Please try it yourself and let me know if you do not have that experience, because that would be even more interesting.
Note that Apple/iOS will not just make it impossible to write them in that manner without typing it out by individual character, it will even alter the prior word e.g., white or black, once you try to write woman.
It seems the Apple thought police do not have a problem with European woman or African woman though, so maybe that is the way Apple Inc decrees its sub-human users to speak. Because what are we if corporations like Apple (with others being far greater offenders) declared that you do not in fact have the UN Human Right to free expression? We are in fact sub-humans that are not worthy of the human right to free expression, based on the actions of companies like Apple, Google, Facebook, Reddit, etc. who deprive people of their free expression, often in collusion with governments.
Like he'll it is! I jest.
I also use swipe typing, and have for years, but just about daily I consider turning it off. There are so many words it just won't produce, including most profanities. It also fails to do some simple streamlining; for instance, such a predictive system should give priority to words/names that have been used in the conversation thread, but it doesn't seem to. If I'm discussing an obscure word or an unusual name, I often have to manually type it each time.
Its predictions also seem to be very shallow. Just a few days ago, on US Independence Day, I was discussing a possible get-together with my family, and tried to swipe type "If not, we will amuse ourselves", and it typed "If not, we will abuse potatoes". Humorous in the moment, but it says a lot about the predictive engine if it thinks I am more likely trying to say "abuse X" than "amuse Y" in that context.
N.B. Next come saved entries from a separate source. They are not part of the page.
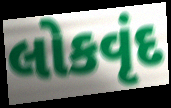
લોકવૃંદ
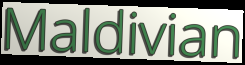
Maldivian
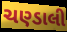
ચણ્ડાલી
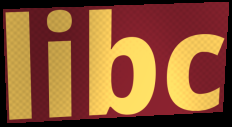
libc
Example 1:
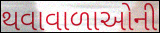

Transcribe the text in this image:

થવાવાળાઓની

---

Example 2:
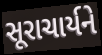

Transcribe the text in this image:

સૂરાચાર્યને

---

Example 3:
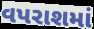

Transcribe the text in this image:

વપરાશમાં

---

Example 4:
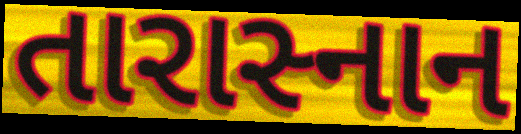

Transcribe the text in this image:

તારાસ્નાન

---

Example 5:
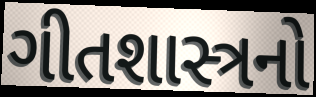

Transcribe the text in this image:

ગીતશાસ્ત્રનો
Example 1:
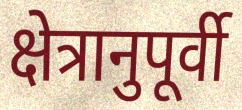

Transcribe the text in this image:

क्षेत्रानुपूर्वी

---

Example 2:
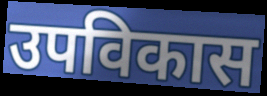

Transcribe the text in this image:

उपविकास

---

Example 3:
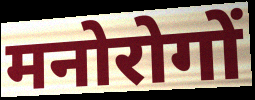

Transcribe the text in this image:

मनोरोगों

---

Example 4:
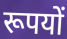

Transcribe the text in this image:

रूपयों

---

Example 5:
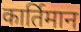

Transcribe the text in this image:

कार्तिमान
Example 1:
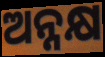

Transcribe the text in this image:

ଅନ୍ନକ୍ଷ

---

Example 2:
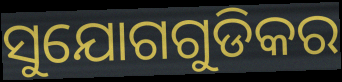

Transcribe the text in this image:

ସୁଯୋଗଗୁଡିକର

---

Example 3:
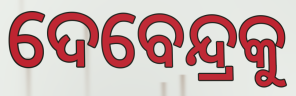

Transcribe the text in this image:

ଦେବେନ୍ଦ୍ରକୁ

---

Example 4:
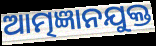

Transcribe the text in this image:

ଆତ୍ମଜ୍ଞାନଯୁକ୍ତ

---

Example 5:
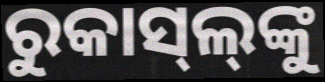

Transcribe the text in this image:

ରୁକାସ୍‍ଲ୍‌ଙ୍କୁ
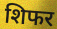
शिफर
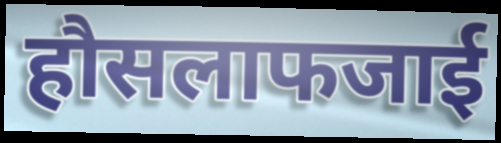
हौसलाफजाई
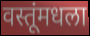
वस्तूंमधला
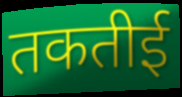
तकतीई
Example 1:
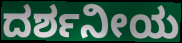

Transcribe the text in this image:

ದರ್ಶನೀಯ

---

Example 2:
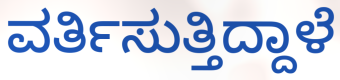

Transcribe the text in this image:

ವರ್ತಿಸುತ್ತಿದ್ದಾಳೆ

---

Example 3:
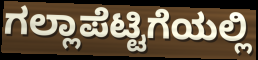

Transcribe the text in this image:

ಗಲ್ಲಾಪೆಟ್ಟಿಗೆಯಲ್ಲಿ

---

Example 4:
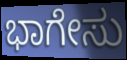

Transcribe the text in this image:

ಭಾಗೇಸು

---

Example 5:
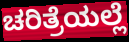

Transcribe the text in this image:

ಚರಿತ್ರೆಯಲ್ಲೆ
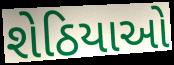
શેઠિયાઓ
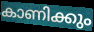
കാണിക്കും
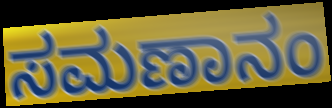
ಸಮಣಾನಂ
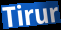
Tirur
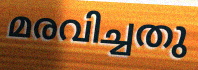
മരവിച്ചതു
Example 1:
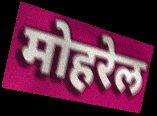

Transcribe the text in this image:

Maybe you’re unaware that it will leave the cursor at the end of the word, with no space, which indicates that if you backspace it will delete the whole word, or replace it in full with one from the predictive word list above the keyboard if it got it wrong. If you keep typing it adds a space automatically.
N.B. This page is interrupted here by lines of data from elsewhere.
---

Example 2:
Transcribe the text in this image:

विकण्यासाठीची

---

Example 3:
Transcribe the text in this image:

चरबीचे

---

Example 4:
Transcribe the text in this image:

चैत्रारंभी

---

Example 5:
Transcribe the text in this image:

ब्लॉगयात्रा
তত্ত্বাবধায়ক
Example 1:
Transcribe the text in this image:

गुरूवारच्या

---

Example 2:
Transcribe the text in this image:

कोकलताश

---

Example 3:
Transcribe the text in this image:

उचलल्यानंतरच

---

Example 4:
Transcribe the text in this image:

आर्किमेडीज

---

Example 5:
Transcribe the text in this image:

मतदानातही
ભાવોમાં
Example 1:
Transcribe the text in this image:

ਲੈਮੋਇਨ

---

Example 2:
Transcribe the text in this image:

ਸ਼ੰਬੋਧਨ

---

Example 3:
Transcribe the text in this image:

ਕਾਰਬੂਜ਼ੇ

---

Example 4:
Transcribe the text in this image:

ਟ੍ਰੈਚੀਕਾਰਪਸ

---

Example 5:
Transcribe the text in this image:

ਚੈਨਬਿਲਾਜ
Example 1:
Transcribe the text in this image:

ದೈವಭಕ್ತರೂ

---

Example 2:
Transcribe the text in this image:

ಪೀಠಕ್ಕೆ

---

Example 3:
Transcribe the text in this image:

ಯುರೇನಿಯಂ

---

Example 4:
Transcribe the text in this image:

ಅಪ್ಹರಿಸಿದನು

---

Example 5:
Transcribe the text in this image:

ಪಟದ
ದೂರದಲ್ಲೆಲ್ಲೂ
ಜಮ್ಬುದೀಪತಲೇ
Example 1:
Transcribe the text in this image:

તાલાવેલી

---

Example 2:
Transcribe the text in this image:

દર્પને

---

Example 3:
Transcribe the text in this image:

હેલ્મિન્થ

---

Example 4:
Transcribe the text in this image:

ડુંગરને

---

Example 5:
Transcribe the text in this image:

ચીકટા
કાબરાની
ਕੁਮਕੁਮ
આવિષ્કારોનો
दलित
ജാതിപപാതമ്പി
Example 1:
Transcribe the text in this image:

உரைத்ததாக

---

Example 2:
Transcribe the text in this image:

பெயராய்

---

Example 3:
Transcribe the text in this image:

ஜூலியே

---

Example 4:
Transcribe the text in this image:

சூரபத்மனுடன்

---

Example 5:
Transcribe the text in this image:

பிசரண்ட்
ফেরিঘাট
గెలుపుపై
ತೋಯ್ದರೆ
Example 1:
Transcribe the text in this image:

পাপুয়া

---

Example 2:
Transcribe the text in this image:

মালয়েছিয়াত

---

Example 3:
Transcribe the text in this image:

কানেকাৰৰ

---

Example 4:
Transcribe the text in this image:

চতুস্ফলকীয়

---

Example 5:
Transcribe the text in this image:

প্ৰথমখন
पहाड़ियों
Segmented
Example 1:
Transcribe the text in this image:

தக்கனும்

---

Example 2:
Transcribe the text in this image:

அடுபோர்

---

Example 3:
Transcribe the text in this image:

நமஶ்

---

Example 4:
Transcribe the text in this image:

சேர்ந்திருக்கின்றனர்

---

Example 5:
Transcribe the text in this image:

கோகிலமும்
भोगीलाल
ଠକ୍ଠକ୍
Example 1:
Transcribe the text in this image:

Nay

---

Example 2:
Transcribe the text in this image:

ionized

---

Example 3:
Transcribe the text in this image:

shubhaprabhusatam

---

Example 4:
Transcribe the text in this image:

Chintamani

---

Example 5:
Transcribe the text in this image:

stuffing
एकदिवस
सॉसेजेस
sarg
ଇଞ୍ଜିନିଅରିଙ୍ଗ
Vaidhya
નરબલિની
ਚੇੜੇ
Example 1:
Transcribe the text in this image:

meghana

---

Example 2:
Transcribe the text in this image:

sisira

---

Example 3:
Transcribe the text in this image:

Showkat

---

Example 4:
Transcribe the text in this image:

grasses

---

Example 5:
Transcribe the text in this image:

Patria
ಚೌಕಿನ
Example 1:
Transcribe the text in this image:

To me that's really embarrassing and insecure. But I'm sure for branding people it's very important.
I'm more surprised they don't have a rule to do that rather grating s/the iPhone/iPhone/ transform (or maybe it's in a different file?).
And of course it's much worse for a company's published works to not respect branding-- a trademark only exists if it is actively defended. Official marketing material by a company has been used as legal evidence that their trademark has been genericized:
>In one example, the Otis Elevator Company's trademark of the word "escalator" was cancelled following a petition from Toledo-based Haughton Elevator Company. In rejecting an appeal from Otis, an examiner from the United States Patent and Trademark Office cited the company's own use of the term "escalator" alongside the generic term "elevator" in multiple advertisements without any trademark significance.[8]
https://en.wikipedia.org/wiki/Generic_trademark
Otherwise, why stop there? Why not have the macOS keyboard driver or Safari prevent me from typing "Iphone"? Why not have iOS edit my voice if I call their Bluetooth headphones "earbuds pro" in a phone call?
You can market it is helping people with strong accents to be able make calls and be less likely to be misunderstood. It just happens to "fix" your grammar as well.
Even Apple corporation says that in their trademark guidance page, despite constantly breaking their own rule, when they call through iPhone phones "iPhone". But Apple, like founder Steve Jobs, believes the rules don't apply to them.
https://www.apple.com/legal/intellectual-property/trademark/...
I always thought the actual problem of genericization would be calling any smartphone an iPhone.
Consider that these models, among other things, power features such as "proofread" or "rewrite professionally".
This is the same, except for one additional slur word.